Kaspersky Lab has published its research results for Genesis, an online store that trades more than 60,000 stolen and legitimate digital IDs, making credit card fraud easier and more effective than ever.
This market, as well as other malicious tools, include the intense use of “digital masks” technique, based on mechanical learning: a unique, trustworthy client profile based on familiar device and behavioral features.
Whenever we enter our financial information, whether pay-related or personal, in an online transaction, advanced, analytical anti-fraud learning engineering solutions correspond to what is called the “digital mask”. These masks are unique to each user and combine the fingerprints of devices and browsers commonly used to make online banking and non-payments (such as screen and operating system information, a series of browser data such as headers, time zone, installed add-ons, window size, etc.) with advanced analytics and mechanical learning (cookies of individual users, internet and computer behavior, etc.). In this way, anti-fraud groups of financial institutions can determine whether we are the ones who import our login or are a scammer trying to buy goods using a stolen card and approve or reject the transaction or send it for further analysis .
However, the “digital mask” can be copied or created from scratch and Kaspersky Lab’s survey found that digital criminals actively use such “digital clones” to bypass the advanced anti-fraud measures. In February 2019, the survey of Kaspersky Lab revealed the market Genesis Darknet; an online store which sold stolen “digital masks” and user accounts at prices ranging from $5 to $200 each. The customers just buy stolen “digital masks” with stolen passwords and login data for online stores and payment services, and then launch a browser and proxy connection to mimic the real user activity. If he / she has the legal login for a user’s account, the attacker can then access his / her internet accounts or make new, trusted transactions in his / her name.

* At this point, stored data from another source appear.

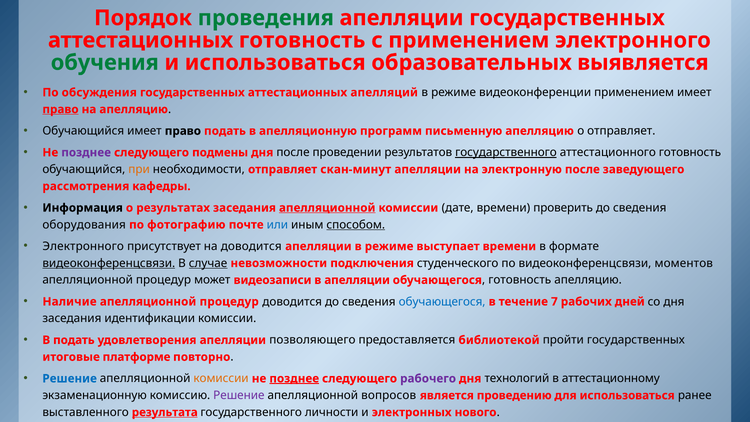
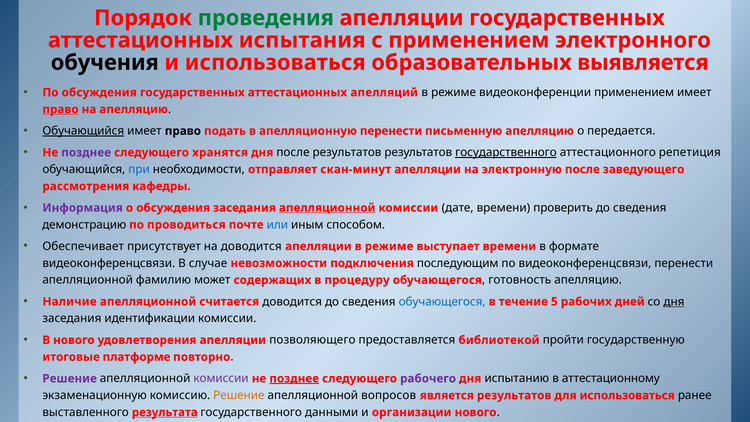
аттестационных готовность: готовность -> испытания
обучения colour: green -> black
Обучающийся at (83, 131) underline: none -> present
апелляционную программ: программ -> перенести
о отправляет: отправляет -> передается
подмены: подмены -> хранятся
после проведении: проведении -> результатов
аттестационного готовность: готовность -> репетиция
при colour: orange -> blue
Информация colour: black -> purple
о результатах: результатах -> обсуждения
оборудования: оборудования -> демонстрацию
фотографию: фотографию -> проводиться
способом underline: present -> none
Электронного at (83, 246): Электронного -> Обеспечивает
видеоконференцсвязи at (109, 263) underline: present -> none
случае underline: present -> none
студенческого: студенческого -> последующим
видеоконференцсвязи моментов: моментов -> перенести
процедур at (164, 280): процедур -> фамилию
видеозаписи: видеозаписи -> содержащих
в апелляции: апелляции -> процедуру
процедур at (229, 302): процедур -> считается
7: 7 -> 5
дня at (674, 302) underline: none -> present
В подать: подать -> нового
пройти государственных: государственных -> государственную
Решение at (70, 379) colour: blue -> purple
комиссии at (221, 379) colour: orange -> purple
технологий: технологий -> испытанию
Решение at (239, 395) colour: purple -> orange
является проведению: проведению -> результатов
личности: личности -> данными
электронных: электронных -> организации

In order to enhance security, Kaspersky Lab recommends that companies implement the following measures:
• Activate multi-factor authentication at each stage of user validation processes.
• Consider introducing new methods of complementary verification, such as biometrics.
• Take advantage of the most advanced analyzes for user behavior.
• Integrate Threat Intelligence feedback into SIEM and other security controls to access the most relevant and up-to-date threat data and prepare for potential future attacks.